Content starts

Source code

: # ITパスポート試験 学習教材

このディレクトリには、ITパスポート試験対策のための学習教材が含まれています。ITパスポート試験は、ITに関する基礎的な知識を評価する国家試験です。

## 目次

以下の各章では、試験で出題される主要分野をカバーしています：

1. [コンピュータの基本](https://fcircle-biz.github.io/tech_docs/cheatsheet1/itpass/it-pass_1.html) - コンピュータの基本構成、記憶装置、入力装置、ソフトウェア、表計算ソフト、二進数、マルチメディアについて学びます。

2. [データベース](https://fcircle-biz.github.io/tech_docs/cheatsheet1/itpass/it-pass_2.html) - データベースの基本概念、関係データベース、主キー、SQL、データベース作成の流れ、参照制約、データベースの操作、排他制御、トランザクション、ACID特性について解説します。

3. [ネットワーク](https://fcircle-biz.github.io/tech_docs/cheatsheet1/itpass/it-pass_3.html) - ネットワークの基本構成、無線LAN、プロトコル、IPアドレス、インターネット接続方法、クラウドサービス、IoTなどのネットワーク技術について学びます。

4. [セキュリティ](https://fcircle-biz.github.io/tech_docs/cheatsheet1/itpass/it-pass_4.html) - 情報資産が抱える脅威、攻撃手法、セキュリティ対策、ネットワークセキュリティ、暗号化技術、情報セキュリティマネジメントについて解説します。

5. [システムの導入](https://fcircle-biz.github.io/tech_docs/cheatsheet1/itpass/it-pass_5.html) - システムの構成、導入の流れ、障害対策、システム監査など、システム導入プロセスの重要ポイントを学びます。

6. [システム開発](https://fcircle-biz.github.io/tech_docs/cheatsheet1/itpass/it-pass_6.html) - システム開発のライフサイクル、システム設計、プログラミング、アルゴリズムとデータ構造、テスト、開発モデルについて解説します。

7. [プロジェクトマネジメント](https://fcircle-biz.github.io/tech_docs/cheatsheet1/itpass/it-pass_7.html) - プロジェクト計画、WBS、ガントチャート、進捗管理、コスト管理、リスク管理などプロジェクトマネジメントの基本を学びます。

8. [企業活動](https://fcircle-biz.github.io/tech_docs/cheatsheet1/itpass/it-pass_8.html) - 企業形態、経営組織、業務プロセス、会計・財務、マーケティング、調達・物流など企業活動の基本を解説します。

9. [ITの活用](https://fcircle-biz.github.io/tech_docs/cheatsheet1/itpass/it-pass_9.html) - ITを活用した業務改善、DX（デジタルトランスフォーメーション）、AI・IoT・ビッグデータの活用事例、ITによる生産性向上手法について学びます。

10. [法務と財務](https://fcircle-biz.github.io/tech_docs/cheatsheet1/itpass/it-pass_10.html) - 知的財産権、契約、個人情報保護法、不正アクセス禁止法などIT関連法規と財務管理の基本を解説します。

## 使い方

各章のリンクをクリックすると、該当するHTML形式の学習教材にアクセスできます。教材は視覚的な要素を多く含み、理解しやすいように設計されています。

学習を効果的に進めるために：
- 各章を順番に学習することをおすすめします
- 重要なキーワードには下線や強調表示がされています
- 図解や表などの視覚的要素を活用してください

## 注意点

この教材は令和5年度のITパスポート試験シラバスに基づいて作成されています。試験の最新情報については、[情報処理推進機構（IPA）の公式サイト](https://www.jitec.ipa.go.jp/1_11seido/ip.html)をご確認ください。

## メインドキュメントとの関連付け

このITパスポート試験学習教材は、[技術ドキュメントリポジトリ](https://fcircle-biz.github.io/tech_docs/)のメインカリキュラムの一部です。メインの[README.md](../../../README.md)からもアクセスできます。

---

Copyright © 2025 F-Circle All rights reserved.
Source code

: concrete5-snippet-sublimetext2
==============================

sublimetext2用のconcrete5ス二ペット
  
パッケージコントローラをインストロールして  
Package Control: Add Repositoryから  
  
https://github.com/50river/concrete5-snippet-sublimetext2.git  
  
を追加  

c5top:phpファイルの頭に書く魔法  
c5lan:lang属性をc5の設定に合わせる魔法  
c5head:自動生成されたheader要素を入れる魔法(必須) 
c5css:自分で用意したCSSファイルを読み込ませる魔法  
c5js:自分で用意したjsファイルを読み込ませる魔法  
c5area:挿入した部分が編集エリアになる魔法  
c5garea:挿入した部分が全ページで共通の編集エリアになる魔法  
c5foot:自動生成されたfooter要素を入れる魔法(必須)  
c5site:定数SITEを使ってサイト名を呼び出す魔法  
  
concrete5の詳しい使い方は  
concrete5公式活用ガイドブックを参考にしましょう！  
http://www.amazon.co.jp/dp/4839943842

Content ends

• _Assignment_: Pick out every line above that contains the string "snippet". Case counts.

• _Task response_:
: concrete5-snippet-sublimetext2
https://github.com/50river/concrete5-snippet-sublimetext2.git  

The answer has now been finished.